▶ _The problem_:
List every line in the entries that contains the string "qCreatedBy". Matches must have the same case.

▶ _Entries_:
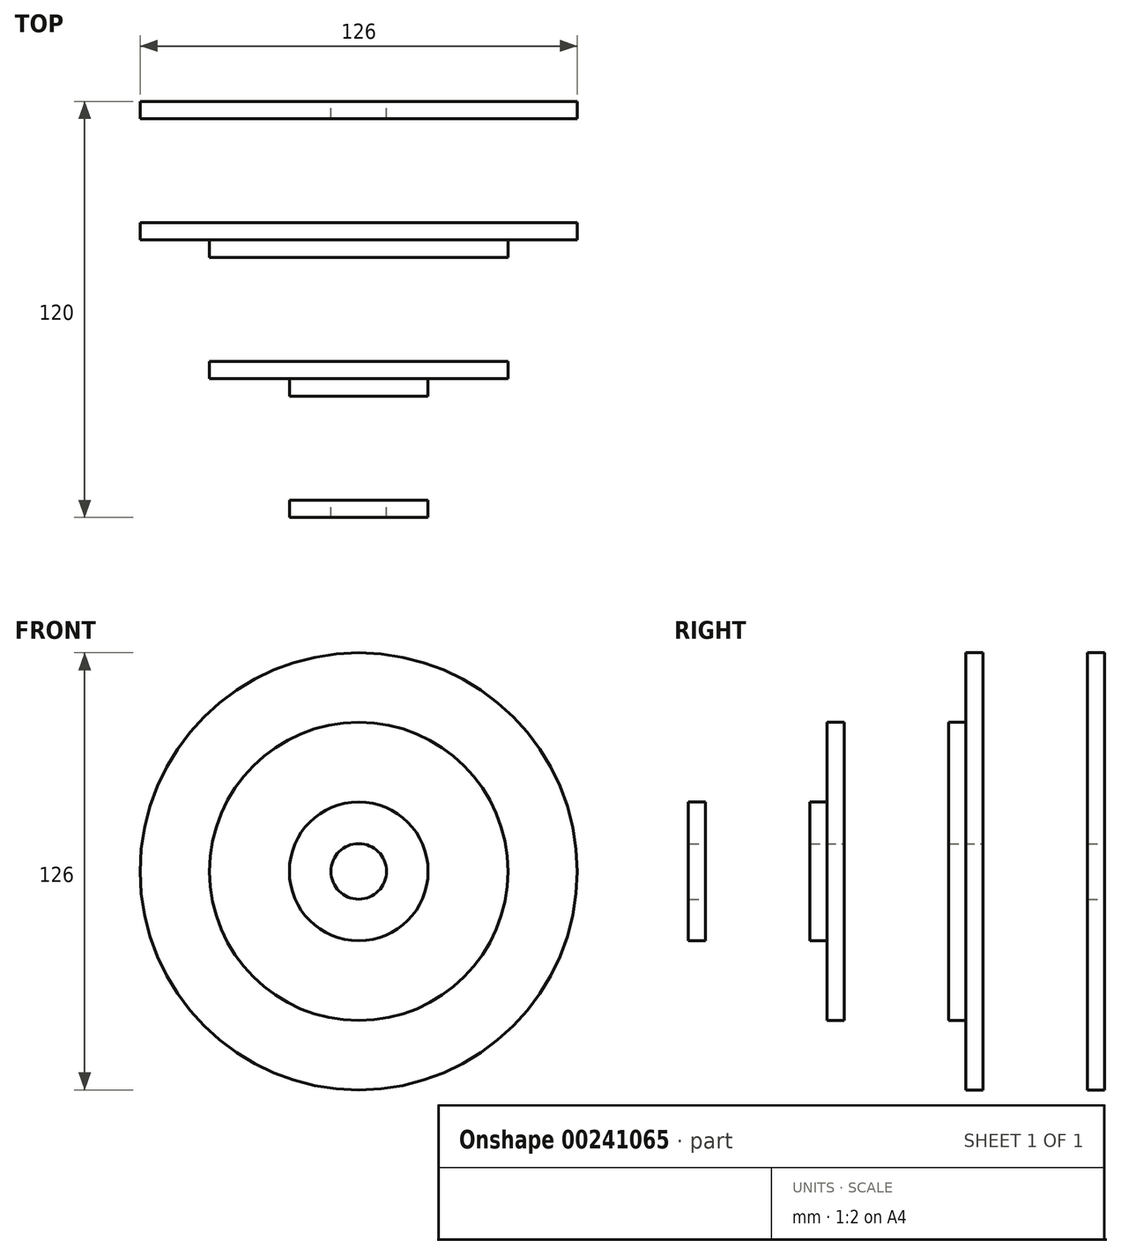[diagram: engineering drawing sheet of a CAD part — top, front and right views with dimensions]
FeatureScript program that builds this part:
annotation { "Feature Type Name" : "Feature", "Feature Type Description" : "" }
export const myFeature = defineFeature(function(context is Context, id is Id, definition is map)
    precondition{}
    {
        {
            var Q0;
            Q0=qCreatedBy(makeId("Right.planeOp"),FACE);
            var sketch = newSketch(context, id + "F0", { "sketchPlane" : qUnion([Q0])});
            skLineSegment(sketch, "E0", {"start": v(15, 60) * mm, "end": v(15, 0) * mm});
            skLineSegment(sketch, "E1", {"start": v(45, 60) * mm, "end": v(45, 0) * mm});
            skLineSegment(sketch, "E2", {"start": v(45, 0) * mm, "end": v(15, 0) * mm});
            skArc(sketch, "E3", {"start": v(15, 60) * mm, "mid": v(30, 55.03) * mm, "end": v(45, 60) * mm});
            skLineSegment(sketch, "E4.bottom", {"start": v(15, 0) * mm, "end": v(10, 0) * mm});
            skLineSegment(sketch, "E4.top", {"start": v(15, 63) * mm, "end": v(10, 63) * mm});
            skLineSegment(sketch, "E4.left", {"start": v(15, 0) * mm, "end": v(15, 63) * mm});
            skLineSegment(sketch, "E4.right", {"start": v(10, 0) * mm, "end": v(10, 63) * mm});
            skLineSegment(sketch, "E5", {"start": v(30, -14.2) * mm, "end": v(30, -32.48) * mm, "construction": true});
            skPoint(sketch, "E5.startSnap0", {"position": v(30, 0) * mm});
            skLineSegment(sketch, "E6.MirrorCS", {"start": v(45, 0) * mm, "end": v(50, 0) * mm});
            skLineSegment(sketch, "E7.MirrorCS", {"start": v(50, 0) * mm, "end": v(50, 63) * mm});
            skLineSegment(sketch, "E8.MirrorCS", {"start": v(45, 63) * mm, "end": v(50, 63) * mm});
            skLineSegment(sketch, "E9.MirrorCS", {"start": v(45, 0) * mm, "end": v(45, 63) * mm});
            skLineSegment(sketch, "E10.bottom", {"start": v(50, 0) * mm, "end": v(55, 0) * mm});
            skLineSegment(sketch, "E10.top", {"start": v(50, 43) * mm, "end": v(55, 43) * mm});
            skLineSegment(sketch, "E10.left", {"start": v(50, 0) * mm, "end": v(50, 43) * mm});
            skLineSegment(sketch, "E10.right", {"start": v(55, 0) * mm, "end": v(55, 43) * mm});
            skLineSegment(sketch, "E11", {"start": v(55, 0) * mm, "end": v(85, 0) * mm});
            skPoint(sketch, "E12.oppositeSnap0", {"position": v(52.5, 43) * mm});
            skLineSegment(sketch, "E12.bottom", {"start": v(85, 0) * mm, "end": v(90, 0) * mm});
            skLineSegment(sketch, "E12.top", {"start": v(85, 43) * mm, "end": v(90, 43) * mm});
            skLineSegment(sketch, "E12.left", {"start": v(85, 0) * mm, "end": v(85, 43) * mm});
            skLineSegment(sketch, "E12.right", {"start": v(90, 0) * mm, "end": v(90, 43) * mm});
            skPoint(sketch, "E13", {"position": v(55, 40) * mm});
            skPoint(sketch, "E14", {"position": v(85, 40) * mm});
            skArc(sketch, "E15", {"start": v(55, 40) * mm, "mid": v(70, 35.03) * mm, "end": v(85, 40) * mm});
            skLineSegment(sketch, "E16.bottom", {"start": v(90, 0) * mm, "end": v(95, 0) * mm});
            skLineSegment(sketch, "E16.top", {"start": v(90, 20) * mm, "end": v(95, 20) * mm});
            skLineSegment(sketch, "E16.left", {"start": v(90, 0) * mm, "end": v(90, 20) * mm});
            skLineSegment(sketch, "E16.right", {"start": v(95, 0) * mm, "end": v(95, 20) * mm});
            skLineSegment(sketch, "E17", {"start": v(95, 0) * mm, "end": v(125, 0) * mm});
            skLineSegment(sketch, "E18.bottom", {"start": v(125, 0) * mm, "end": v(130, 0) * mm});
            skLineSegment(sketch, "E18.top", {"start": v(125, 20) * mm, "end": v(130, 20) * mm});
            skLineSegment(sketch, "E18.left", {"start": v(125, 0) * mm, "end": v(125, 20) * mm});
            skLineSegment(sketch, "E18.right", {"start": v(130, 0) * mm, "end": v(130, 20) * mm});
            skPoint(sketch, "E19", {"position": v(95, 17) * mm});
            skPoint(sketch, "E20", {"position": v(125, 17) * mm});
            skArc(sketch, "E21", {"start": v(95, 17) * mm, "mid": v(110, 12.03) * mm, "end": v(125, 17) * mm});
            skLineSegment(sketch, "E22", {"start": v(10, 8) * mm, "end": v(130, 8) * mm});
            skPoint(sketch, "E23", {"position": v(-10, -27.12) * mm});
            skLineSegment(sketch, "E24", {"start": v(0, -7.65) * mm, "end": v(0, -67.77) * mm, "construction": true});
            skLineSegment(sketch, "E25.MirrorCS", {"start": v(-45, 0) * mm, "end": v(-50, 0) * mm});
            skLineSegment(sketch, "E26.MirrorCS", {"start": v(-85, 0) * mm, "end": v(-90, 0) * mm});
            skLineSegment(sketch, "E27.MirrorCS", {"start": v(-50, 0) * mm, "end": v(-55, 0) * mm});
            skLineSegment(sketch, "E28.MirrorCS", {"start": v(-50, 43) * mm, "end": v(-55, 43) * mm});
            skLineSegment(sketch, "E29.MirrorCS", {"start": v(-90, 0) * mm, "end": v(-95, 0) * mm});
            skLineSegment(sketch, "E30.MirrorCS", {"start": v(-125, 20) * mm, "end": v(-130, 20) * mm});
            skLineSegment(sketch, "E31.MirrorCS", {"start": v(-15, 0) * mm, "end": v(-10, 0) * mm});
            skLineSegment(sketch, "E32.MirrorCS", {"start": v(-45, 63) * mm, "end": v(-50, 63) * mm});
            skLineSegment(sketch, "E33.MirrorCS", {"start": v(-15, 63) * mm, "end": v(-10, 63) * mm});
            skLineSegment(sketch, "E34.MirrorCS", {"start": v(-125, 0) * mm, "end": v(-130, 0) * mm});
            skLineSegment(sketch, "E35.MirrorCS", {"start": v(-85, 43) * mm, "end": v(-90, 43) * mm});
            skLineSegment(sketch, "E36.MirrorCS", {"start": v(-90, 20) * mm, "end": v(-95, 20) * mm});
            skLineSegment(sketch, "E37.MirrorCS", {"start": v(-15, 60) * mm, "end": v(-15, 0) * mm});
            skLineSegment(sketch, "E38.MirrorCS", {"start": v(-45, 60) * mm, "end": v(-45, 0) * mm});
            skLineSegment(sketch, "E39.MirrorCS", {"start": v(-130, 0) * mm, "end": v(-130, 20) * mm});
            skLineSegment(sketch, "E40.MirrorCS", {"start": v(-50, 0) * mm, "end": v(-50, 43) * mm});
            skLineSegment(sketch, "E41.MirrorCS", {"start": v(-45, 0) * mm, "end": v(-45, 63) * mm});
            skLineSegment(sketch, "E42.MirrorCS", {"start": v(-90, 0) * mm, "end": v(-90, 20) * mm});
            skLineSegment(sketch, "E43.MirrorCS", {"start": v(-95, 0) * mm, "end": v(-95, 20) * mm});
            skLineSegment(sketch, "E44.MirrorCS", {"start": v(-15, 0) * mm, "end": v(-15, 63) * mm});
            skLineSegment(sketch, "E45.MirrorCS", {"start": v(-45, 0) * mm, "end": v(-15, 0) * mm});
            skPoint(sketch, "E46.MirrorP", {"position": v(-30, 0) * mm});
            skPoint(sketch, "E47.MirrorP", {"position": v(-95, 17) * mm});
            skArc(sketch, "E48.MirrorCS", {"start": v(-55, 40) * mm, "mid": v(-70, 35.03) * mm, "end": v(-85, 40) * mm});
            skLineSegment(sketch, "E49.MirrorCS", {"start": v(-85, 0) * mm, "end": v(-85, 43) * mm});
            skLineSegment(sketch, "E50.MirrorCS", {"start": v(-10, 8) * mm, "end": v(-130, 8) * mm});
            skLineSegment(sketch, "E51.MirrorCS", {"start": v(-95, 0) * mm, "end": v(-125, 0) * mm});
            skArc(sketch, "E52.MirrorCS", {"start": v(-95, 17) * mm, "mid": v(-110, 12.03) * mm, "end": v(-125, 17) * mm});
            skPoint(sketch, "E53.MirrorP", {"position": v(-55, 40) * mm});
            skLineSegment(sketch, "E54.MirrorCS", {"start": v(-125, 0) * mm, "end": v(-125, 20) * mm});
            skPoint(sketch, "E55.MirrorP", {"position": v(-52.5, 43) * mm});
            skArc(sketch, "E56.MirrorCS", {"start": v(-15, 60) * mm, "mid": v(-30, 55.03) * mm, "end": v(-45, 60) * mm});
            skLineSegment(sketch, "E57.MirrorCS", {"start": v(-10, 0) * mm, "end": v(-10, 63) * mm});
            skLineSegment(sketch, "E58.MirrorCS", {"start": v(-50, 0) * mm, "end": v(-50, 63) * mm});
            skPoint(sketch, "E59.MirrorP", {"position": v(-125, 17) * mm});
            skPoint(sketch, "E60.MirrorP", {"position": v(-85, 40) * mm});
            skLineSegment(sketch, "E61.MirrorCS", {"start": v(-55, 0) * mm, "end": v(-55, 43) * mm});
            skLineSegment(sketch, "E62.MirrorCS", {"start": v(-55, 0) * mm, "end": v(-85, 0) * mm});
            skLineSegment(sketch, "E63.MirrorCS", {"start": v(-90, 0) * mm, "end": v(-90, 43) * mm});
            skSolve(sketch);
        }
        {
            var Q0;
            {var subQ6=sQuery(id+"F0.wireOp",EDGE,"E33.MirrorCS");Q0=makeQuery(id+"F0.imprint","IMPRINT",FACE,{"disambiguationData":[TD([[makeQuery(id+"F0.imprint","IMPRINT",EDGE,{"derivedFrom":subQ6}),-1.0]])]});}
            var Q1;
            {var subQ0=sQuery(id+"F0.wireOp",EDGE,"E56.MirrorCS");Q1=makeQuery(id+"F0.imprint","IMPRINT",FACE,{"disambiguationData":[TD([[makeQuery(id+"F0.imprint","IMPRINT",EDGE,{"derivedFrom":subQ0}),1.0]])]});}
            var Q2;
            {var subQ5=sQuery(id+"F0.wireOp",EDGE,"E32.MirrorCS");Q2=makeQuery(id+"F0.imprint","IMPRINT",FACE,{"disambiguationData":[TD([[makeQuery(id+"F0.imprint","IMPRINT",EDGE,{"derivedFrom":subQ5}),1.0]])]});}
            var Q3;
            {var subQ1=sQuery(id+"F0.wireOp",EDGE,"E28.MirrorCS");Q3=makeQuery(id+"F0.imprint","IMPRINT",FACE,{"disambiguationData":[TD([[makeQuery(id+"F0.imprint","IMPRINT",EDGE,{"derivedFrom":subQ1}),1.0]])]});}
            var Q4;
            {var subQ0=sQuery(id+"F0.wireOp",EDGE,"E48.MirrorCS");Q4=makeQuery(id+"F0.imprint","IMPRINT",FACE,{"disambiguationData":[TD([[makeQuery(id+"F0.imprint","IMPRINT",EDGE,{"derivedFrom":subQ0}),1.0]])]});}
            var Q5;
            {var subQ6=sQuery(id+"F0.wireOp",EDGE,"E35.MirrorCS");Q5=makeQuery(id+"F0.imprint","IMPRINT",FACE,{"disambiguationData":[TD([[makeQuery(id+"F0.imprint","IMPRINT",EDGE,{"derivedFrom":subQ6}),1.0]])]});}
            var Q6;
            {var subQ5=sQuery(id+"F0.wireOp",EDGE,"E36.MirrorCS");Q6=makeQuery(id+"F0.imprint","IMPRINT",FACE,{"disambiguationData":[TD([[makeQuery(id+"F0.imprint","IMPRINT",EDGE,{"derivedFrom":subQ5}),1.0]])]});}
            var Q7;
            {var subQ0=sQuery(id+"F0.wireOp",EDGE,"E52.MirrorCS");Q7=makeQuery(id+"F0.imprint","IMPRINT",FACE,{"disambiguationData":[TD([[makeQuery(id+"F0.imprint","IMPRINT",EDGE,{"derivedFrom":subQ0}),1.0]])]});}
            var Q8;
            {var subQ6=sQuery(id+"F0.wireOp",EDGE,"E30.MirrorCS");Q8=makeQuery(id+"F0.imprint","IMPRINT",FACE,{"disambiguationData":[TD([[makeQuery(id+"F0.imprint","IMPRINT",EDGE,{"derivedFrom":subQ6}),1.0]])]});}
            var Q9;
            Q9=sQuery(id+"F0.wireOp",EDGE,"E2");
            revolve(context, id + "F1", {"entities" : qUnion([Q0, Q1, Q2, Q3, Q4, Q5, Q6, Q7, Q8]), "axis" : qUnion([Q9]), "revolveType" : RevolveType.FULL});
        }
        {
            var Q0;
            Q0=qCreatedBy(makeId("Top.planeOp"),FACE);
            var sketch = newSketch(context, id + "F2", { "sketchPlane" : qUnion([Q0])});
            skLineSegment(sketch, "E64", {"start": v(140, -136.09) * mm, "end": v(140, 119.23) * mm, "construction": true});
            skSolve(sketch);
        }
        {
            var Q0;
            Q0=sQuery(id+"F2.wireOp",EDGE,"E64");
            var Q1;
            Q1=qCreatedBy(makeId("Right.planeOp"),FACE);
            cPlane(context, id + "F3", {"entities" : qUnion([Q0, Q1]), "cplaneType" : CPlaneType.LINE_ANGLE, "offset" : 25 * mm, "angle" : 0 * degree, "width" : 150 * mm, "height" : 150 * mm});
        }
        {
            var Q0;
            Q0=qCreatedBy(makeId("Top.planeOp"),FACE);
            var sketch = newSketch(context, id + "F4", { "sketchPlane" : qUnion([Q0])});
            skLineSegment(sketch, "E65.bottom", {"start": v(140, -140.02) * mm, "end": v(0, -140.02) * mm});
            skLineSegment(sketch, "E65.top", {"start": v(140, -195.2) * mm, "end": v(0, -195.2) * mm});
            skLineSegment(sketch, "E65.left", {"start": v(140, -140.02) * mm, "end": v(140, -195.2) * mm});
            skLineSegment(sketch, "E65.right", {"start": v(0, -140.02) * mm, "end": v(0, -195.2) * mm});
            skSolve(sketch);
        }
    });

▶ _Result for this exercise_:
            Q0=qCreatedBy(makeId("Right.planeOp"),FACE);
            Q0=qCreatedBy(makeId("Top.planeOp"),FACE);
            Q1=qCreatedBy(makeId("Right.planeOp"),FACE);
            Q0=qCreatedBy(makeId("Top.planeOp"),FACE);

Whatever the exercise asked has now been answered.